I live 15-20 minutes outside of Philly...

Stay tuned for details.....


----------



## Bubba -NJ (Dec 6, 2005)

Any details yet ?


----------



## justinphilly-cl (Sep 7, 2005)

My house.. right outside Philly in Wyndmoor..

starts 12:00 
ends whenever

Im planning a catering company to do 2 different food service times.. 1 for lunch, 1 for dinner.. 

If anyone has any special beers or the like, bring some! As i drink Miller Lite, out of the can!!! 

Also, i would bring any comfortable lawn chair.. You'll be sitting in it for awhile!


----------



## justinphilly-cl (Sep 7, 2005)

As far as head counts...

I, being lazy, am thinking of having a catering company coming to do this party.. With that said, i need an idea of a headcount...

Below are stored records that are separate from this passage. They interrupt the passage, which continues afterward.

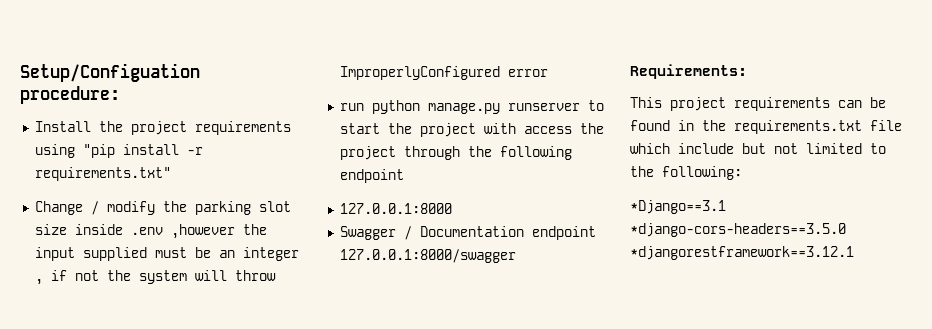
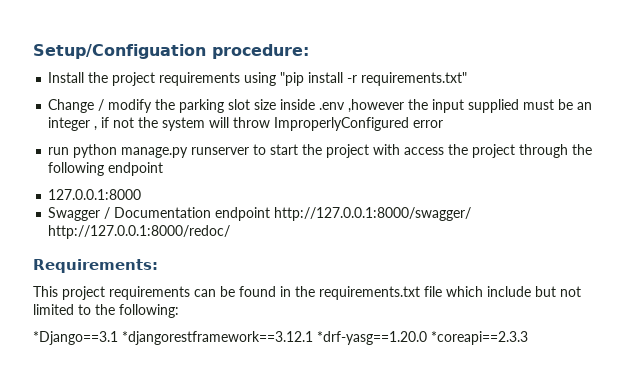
[339,249,516,263] 127.0.0.1:8000/swagger -> [274,207,472,221] [48,225,231,239] http://127.0.0.1:8000/swagger/ http://127.0.0.1:8000/redoc/
[630,223,846,237] [630,246,854,260] *django-cors-headers==3.5.0 *djangorestframework==3.12.1 -> [122,331,528,345] *djangorestframework==3.12.1 *drf-yasg==1.20.0 *coreapi==2.3.3

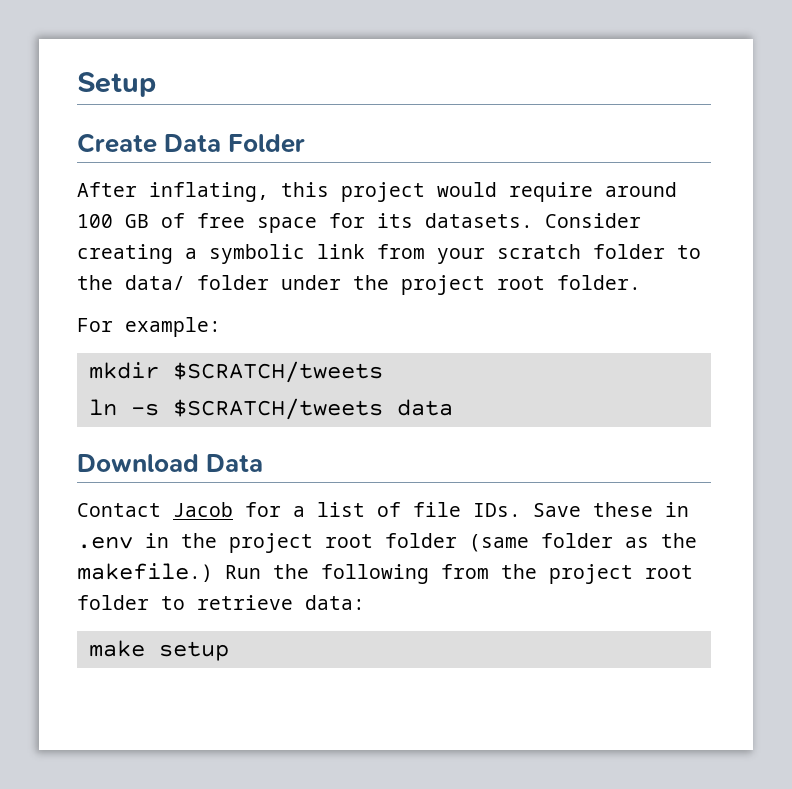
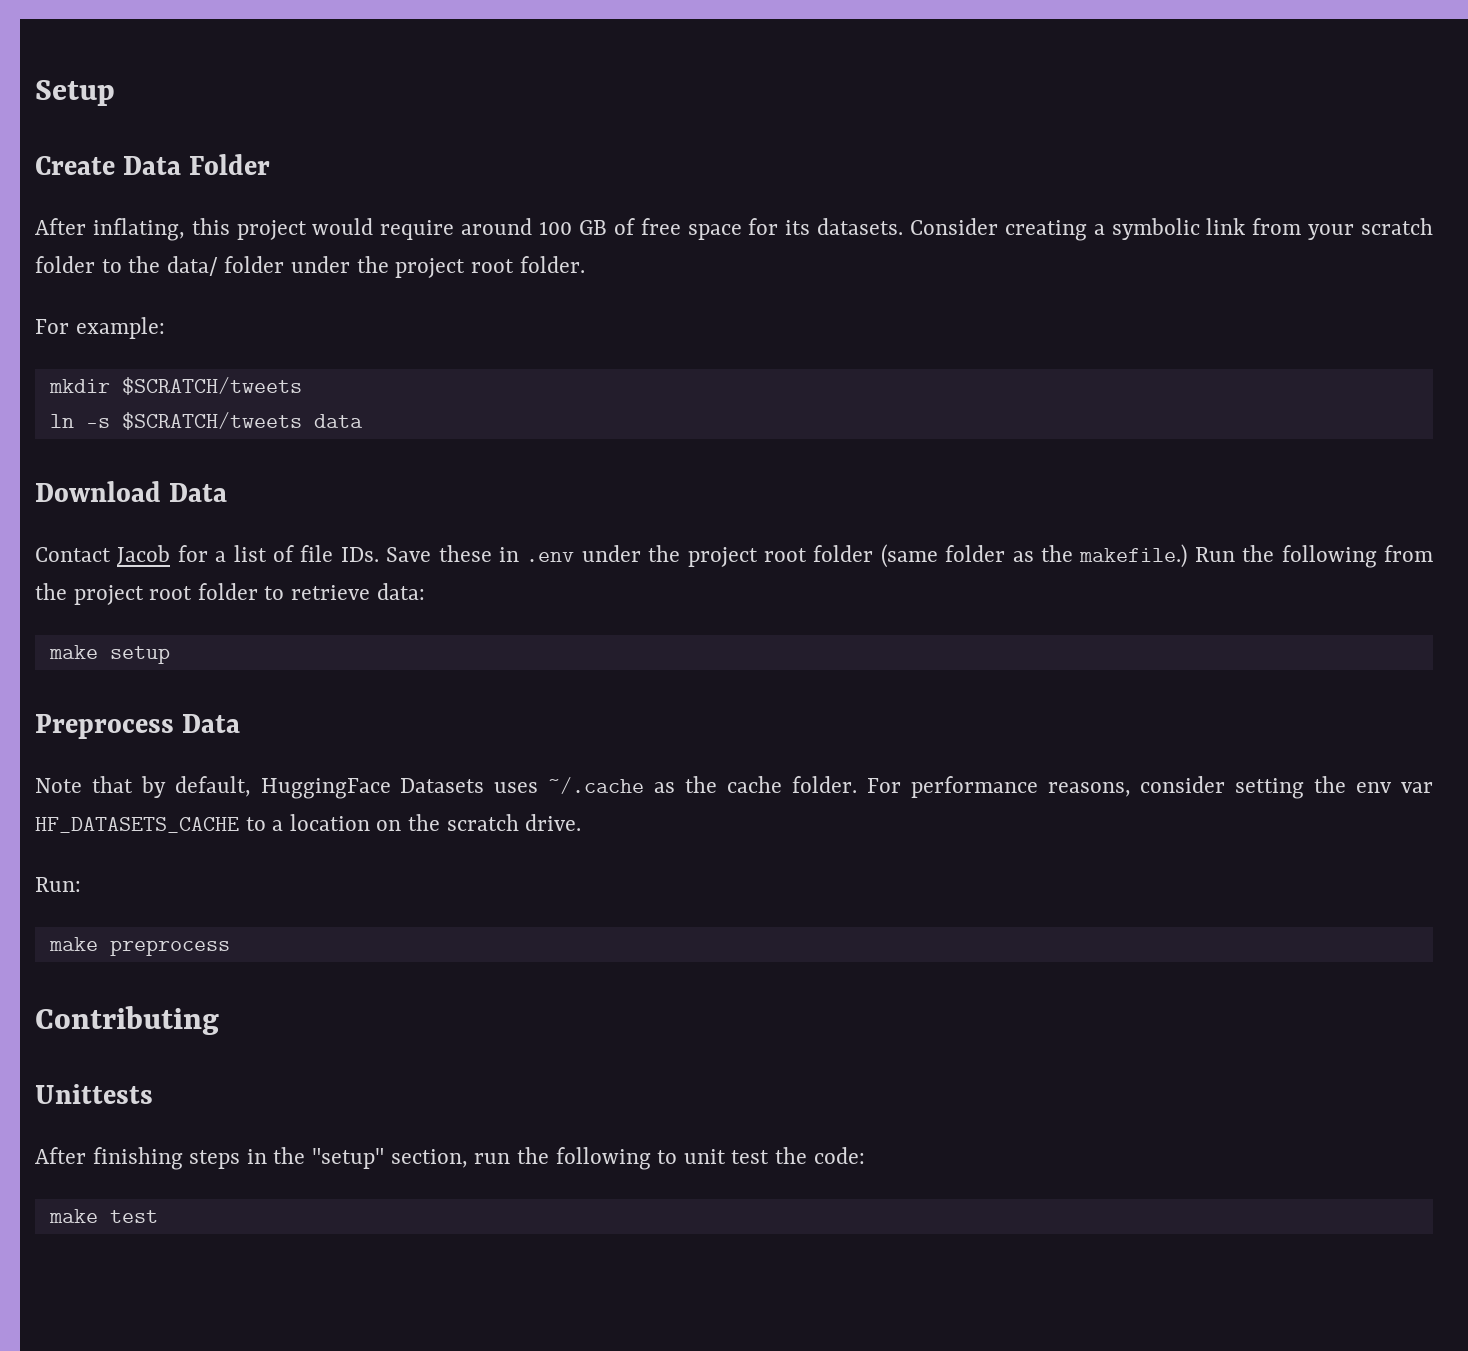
[145,533,169,548] in -> [581,545,641,562] under
(229, 651) none -> [35,714,241,739] [35,776,1434,799] [35,814,582,833] [35,877,81,892] [48,937,230,956] [35,1006,219,1035] [35,1084,153,1104] [35,1147,865,1170] [48,1209,158,1223] // Preprocess Data // Note that by default, HuggingFace Datasets uses ~/.cache as the cache folder. For performance reasons, consider setting the env var HF_DATASETS_CACHE to a location on the scratch drive. // Run: // make preprocess // Contributing // Unittests // After finishing steps in the "setup" section, run the following to unit test the code: // make test

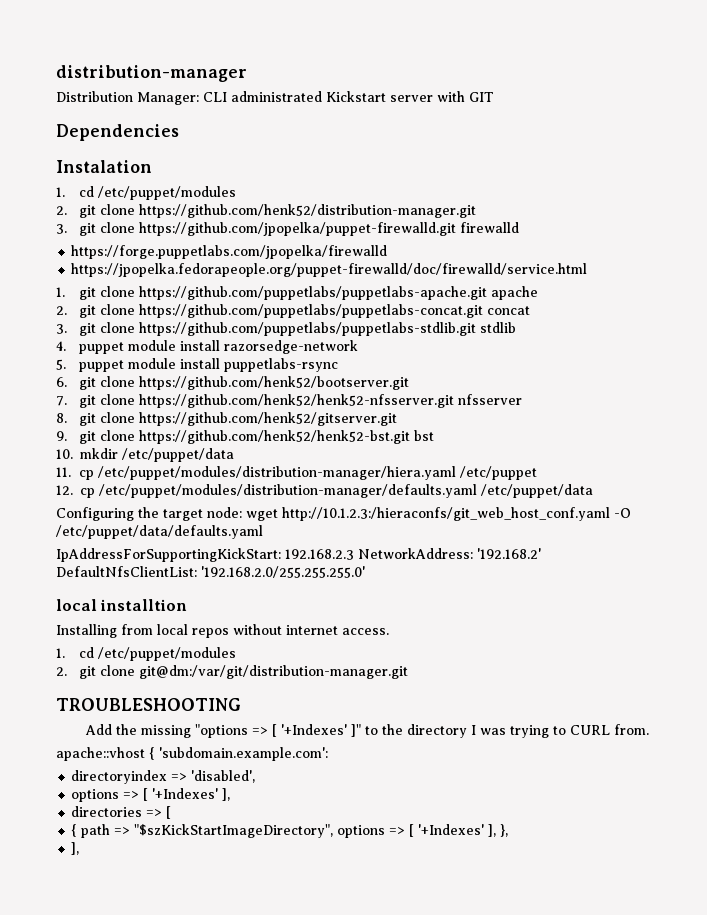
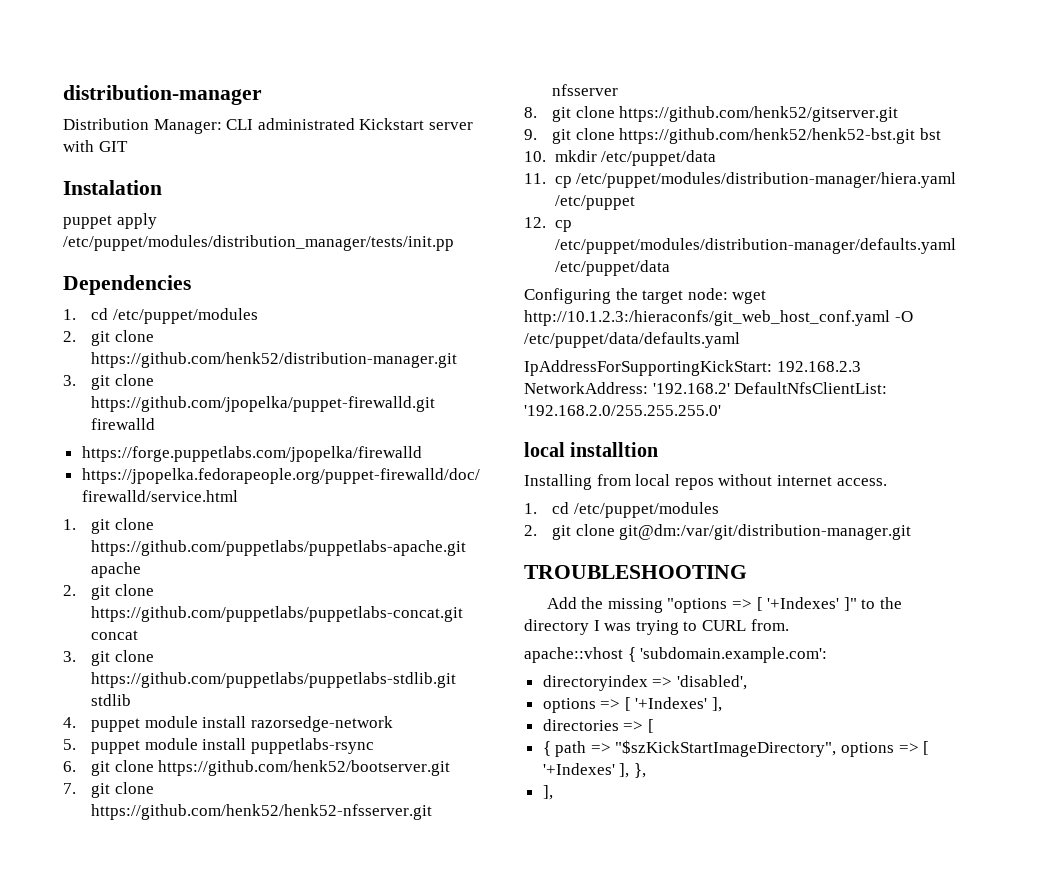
(494, 97) none -> [63,180,162,195] [63,213,157,229] [63,235,454,251] // Instalation // puppet apply /etc/puppet/modules/distribution_manager/tests/init.pp
[56,160,152,173] // Instalation -> (191, 285) none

im thinking we will have like 50.. 

But i need your help.. If you plan on coming please post here, with a number by your name for the amount of guests you are bringing (that wont post here themselves.. for instance wives, blind people, midgets that cant reach the keyboard)

If you are posting your attendance on another forum as well, please mark that.. As i dont know if i will be able to handle 2 trishields!!!!

Justin +3 guests so 4
TriShield and Wife makes 6


----------



## 68TriShield (May 15, 2006)

justinphilly said:


> As far as head counts...
> 
> I, being lazy, am thinking of having a catering company coming to do this party.. With that said, i need an idea of a headcount...
> 
> ...


EDIT:I have room to bring a couple people too...


----------



## justinphilly-cl (Sep 7, 2005)

bumparoo for two... is it the shoes?


----------



## fredneck (Nov 23, 2006)

I'll be there, traveling solo.....with golf clubs :ss


----------



## Lance (Nov 25, 2005)

can i come?


----------



## Seanohue (Oct 2, 2006)

Justin, count me in :tu


----------



## DriftyGypsy (May 24, 2006)

Damn... can't make this one as I will be in Easton PA for the Famous Smoke BBQ II WEEKEND BLOWOUT!!! already have tickets... damn...


----------



## Addiction (May 8, 2007)

In there like swimwear brother. And I have dibs on the Aristocrat when you upgrade again!


----------



## justinphilly-cl (Sep 7, 2005)

This one is going to be postponed until further notice..


----------